Respected historians are not to be relied on to determine the origins of religious texts and their stories. Authority on these matters does not rest with experts on the subjects, but with priests and ministers with prior commitments to the veracity of these texts and stories.

Isolationism by a group shrinks the set of acceptable ideas or beliefs, homogenizing the range of thought. As a group becomes more insular, dissent, beyond very restricted bounds, is treated as disloyalty, to be eliminated. Yet, social scientists teach us that in the absence of dissent groups tend to polarize, a crucial step toward extremism.

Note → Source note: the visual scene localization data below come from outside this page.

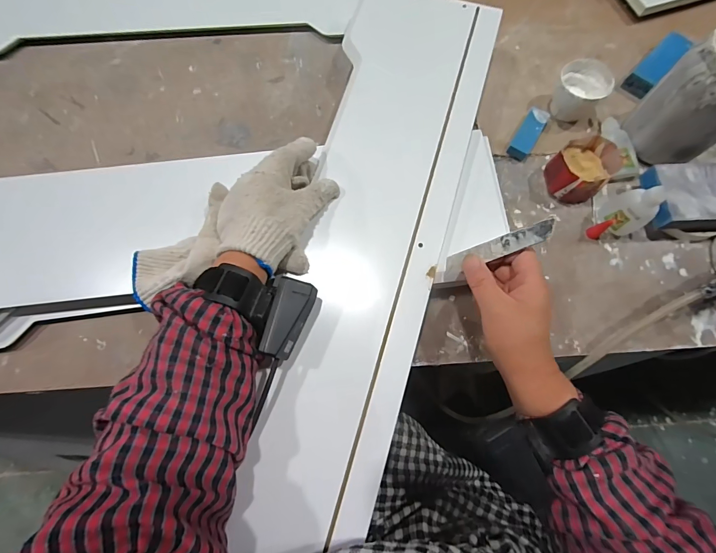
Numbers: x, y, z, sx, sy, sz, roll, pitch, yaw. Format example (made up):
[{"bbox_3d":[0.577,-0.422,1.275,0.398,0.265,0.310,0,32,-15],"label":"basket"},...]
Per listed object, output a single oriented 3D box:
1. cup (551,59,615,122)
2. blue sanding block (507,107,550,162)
[{"bbox_3d":[0.269,-0.224,0.431,0.054,0.046,0.058,0,73,1],"label":"cup"},{"bbox_3d":[0.213,-0.177,0.436,0.026,0.015,0.070,30,76,9],"label":"blue sanding block"}]

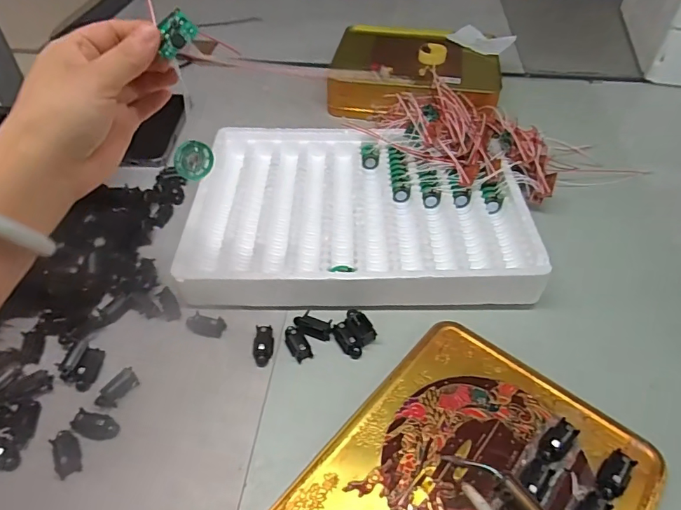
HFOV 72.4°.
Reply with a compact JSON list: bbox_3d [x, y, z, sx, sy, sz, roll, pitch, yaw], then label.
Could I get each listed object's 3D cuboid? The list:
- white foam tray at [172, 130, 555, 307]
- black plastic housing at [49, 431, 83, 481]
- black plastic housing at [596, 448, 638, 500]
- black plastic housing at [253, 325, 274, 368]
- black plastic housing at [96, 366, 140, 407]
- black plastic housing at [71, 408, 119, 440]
[{"bbox_3d":[0.020,-0.046,0.494,0.338,0.043,0.258,3,47,3],"label":"white foam tray"},{"bbox_3d":[-0.204,0.146,0.345,0.017,0.012,0.036,-22,51,-20],"label":"black plastic housing"},{"bbox_3d":[0.187,0.151,0.319,0.035,0.013,0.016,-34,56,-28],"label":"black plastic housing"},{"bbox_3d":[-0.067,0.078,0.403,0.017,0.007,0.036,0,61,1],"label":"black plastic housing"},{"bbox_3d":[-0.181,0.109,0.377,0.011,0.020,0.033,23,51,20],"label":"black plastic housing"},{"bbox_3d":[-0.190,0.131,0.359,0.033,0.016,0.017,11,48,10],"label":"black plastic housing"}]

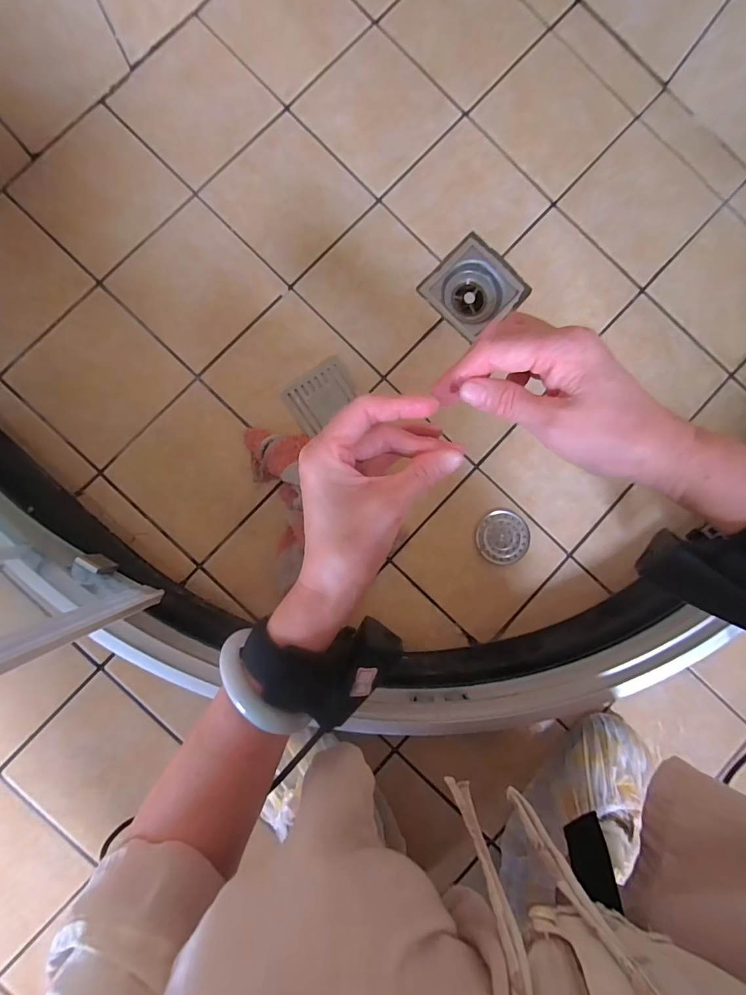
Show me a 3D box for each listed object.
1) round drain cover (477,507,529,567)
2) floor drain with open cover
[{"bbox_3d":[0.151,0.046,0.518,0.060,0.006,0.062,0,88,-3],"label":"round drain cover"},{"bbox_3d":[0.122,-0.250,0.544,0.100,0.032,0.102,43,86,-1],"label":"floor drain with open cover"}]

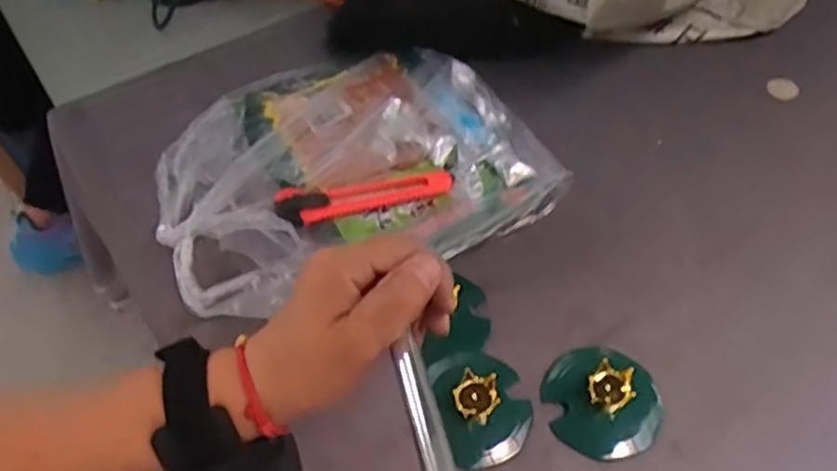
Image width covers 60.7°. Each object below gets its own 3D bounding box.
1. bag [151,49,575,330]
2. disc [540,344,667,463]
[{"bbox_3d":[-0.056,-0.050,0.547,0.279,0.042,0.233,-21,55,-15],"label":"bag"},{"bbox_3d":[0.122,0.101,0.456,0.080,0.040,0.073,0,53,0],"label":"disc"}]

Source: "Faith and Fanaticism," by Jonathan E. Adler in Philosophers Without Gods

The implications here are that religion almost necessarily and inherently tends towards extremism. Insofar as religion requires isolation, it will also encourage insularity and polarization. How can it not? Of course, religion isn't the only type of system that can do this or has ever done this. Many secular ideologies have done it as well. The question is: do secular ideologies need to do this? No, I don't think so.

Do religions need to do this? Perhaps they don't necessarily need to, but it seems awfully more common with religions than with secular ideologies, doesn't it? Sometimes people do try to protect secular ideologies from outside competition, but that seems to be the exception rather than the norm. Isn't it the reverse with religions?